Task details
Copy out the entries below, substituting "教評會" for every occurrence of "教師評審委員會" and leaving everything else untouched.

Provided information
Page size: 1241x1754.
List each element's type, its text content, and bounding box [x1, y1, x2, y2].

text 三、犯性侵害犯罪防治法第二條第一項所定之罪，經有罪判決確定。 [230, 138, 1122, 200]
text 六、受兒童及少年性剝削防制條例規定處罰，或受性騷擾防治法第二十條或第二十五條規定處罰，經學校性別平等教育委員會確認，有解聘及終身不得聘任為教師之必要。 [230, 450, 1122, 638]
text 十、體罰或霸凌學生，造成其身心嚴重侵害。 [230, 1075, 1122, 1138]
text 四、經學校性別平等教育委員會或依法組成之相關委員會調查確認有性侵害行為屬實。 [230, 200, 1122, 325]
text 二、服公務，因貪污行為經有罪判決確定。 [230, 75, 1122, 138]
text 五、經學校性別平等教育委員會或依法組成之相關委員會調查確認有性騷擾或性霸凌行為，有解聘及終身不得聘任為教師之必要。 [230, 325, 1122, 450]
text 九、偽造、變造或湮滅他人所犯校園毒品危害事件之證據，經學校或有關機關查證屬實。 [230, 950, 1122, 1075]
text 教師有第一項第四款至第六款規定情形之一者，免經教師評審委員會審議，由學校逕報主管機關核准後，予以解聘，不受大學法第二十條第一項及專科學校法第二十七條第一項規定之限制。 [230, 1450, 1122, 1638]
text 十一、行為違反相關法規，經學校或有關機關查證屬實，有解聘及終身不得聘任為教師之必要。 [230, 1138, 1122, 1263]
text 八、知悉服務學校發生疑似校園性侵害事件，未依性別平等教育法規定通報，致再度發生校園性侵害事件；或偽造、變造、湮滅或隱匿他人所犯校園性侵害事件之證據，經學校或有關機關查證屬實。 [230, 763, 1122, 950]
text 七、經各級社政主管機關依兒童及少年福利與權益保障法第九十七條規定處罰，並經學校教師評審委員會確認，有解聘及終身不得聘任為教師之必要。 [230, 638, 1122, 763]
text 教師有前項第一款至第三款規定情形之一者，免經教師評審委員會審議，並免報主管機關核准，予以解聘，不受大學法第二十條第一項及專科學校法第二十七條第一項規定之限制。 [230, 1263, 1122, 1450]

Solved exercise
Page size: 1241x1754.
List each element's type, its text content, and bounding box [x1, y1, x2, y2].

text 三、犯性侵害犯罪防治法第二條第一項所定之罪，經有罪判決確定。 [230, 138, 1122, 200]
text 六、受兒童及少年性剝削防制條例規定處罰，或受性騷擾防治法第二十條或第二十五條規定處罰，經學校性別平等教育委員會確認，有解聘及終身不得聘任為教師之必要。 [230, 450, 1122, 638]
text 十、體罰或霸凌學生，造成其身心嚴重侵害。 [230, 1075, 1122, 1138]
text 四、經學校性別平等教育委員會或依法組成之相關委員會調查確認有性侵害行為屬實。 [230, 200, 1122, 325]
text 二、服公務，因貪污行為經有罪判決確定。 [230, 75, 1122, 138]
text 五、經學校性別平等教育委員會或依法組成之相關委員會調查確認有性騷擾或性霸凌行為，有解聘及終身不得聘任為教師之必要。 [230, 325, 1122, 450]
text 九、偽造、變造或湮滅他人所犯校園毒品危害事件之證據，經學校或有關機關查證屬實。 [230, 950, 1122, 1075]
text 教師有第一項第四款至第六款規定情形之一者，免經教評會審議，由學校逕報主管機關核准後，予以解聘，不受大學法第二十條第一項及專科學校法第二十七條第一項規定之限制。 [230, 1450, 1122, 1638]
text 十一、行為違反相關法規，經學校或有關機關查證屬實，有解聘及終身不得聘任為教師之必要。 [230, 1138, 1122, 1263]
text 八、知悉服務學校發生疑似校園性侵害事件，未依性別平等教育法規定通報，致再度發生校園性侵害事件；或偽造、變造、湮滅或隱匿他人所犯校園性侵害事件之證據，經學校或有關機關查證屬實。 [230, 763, 1122, 950]
text 七、經各級社政主管機關依兒童及少年福利與權益保障法第九十七條規定處罰，並經學校教評會確認，有解聘及終身不得聘任為教師之必要。 [230, 638, 1122, 763]
text 教師有前項第一款至第三款規定情形之一者，免經教評會審議，並免報主管機關核准，予以解聘，不受大學法第二十條第一項及專科學校法第二十七條第一項規定之限制。 [230, 1263, 1122, 1450]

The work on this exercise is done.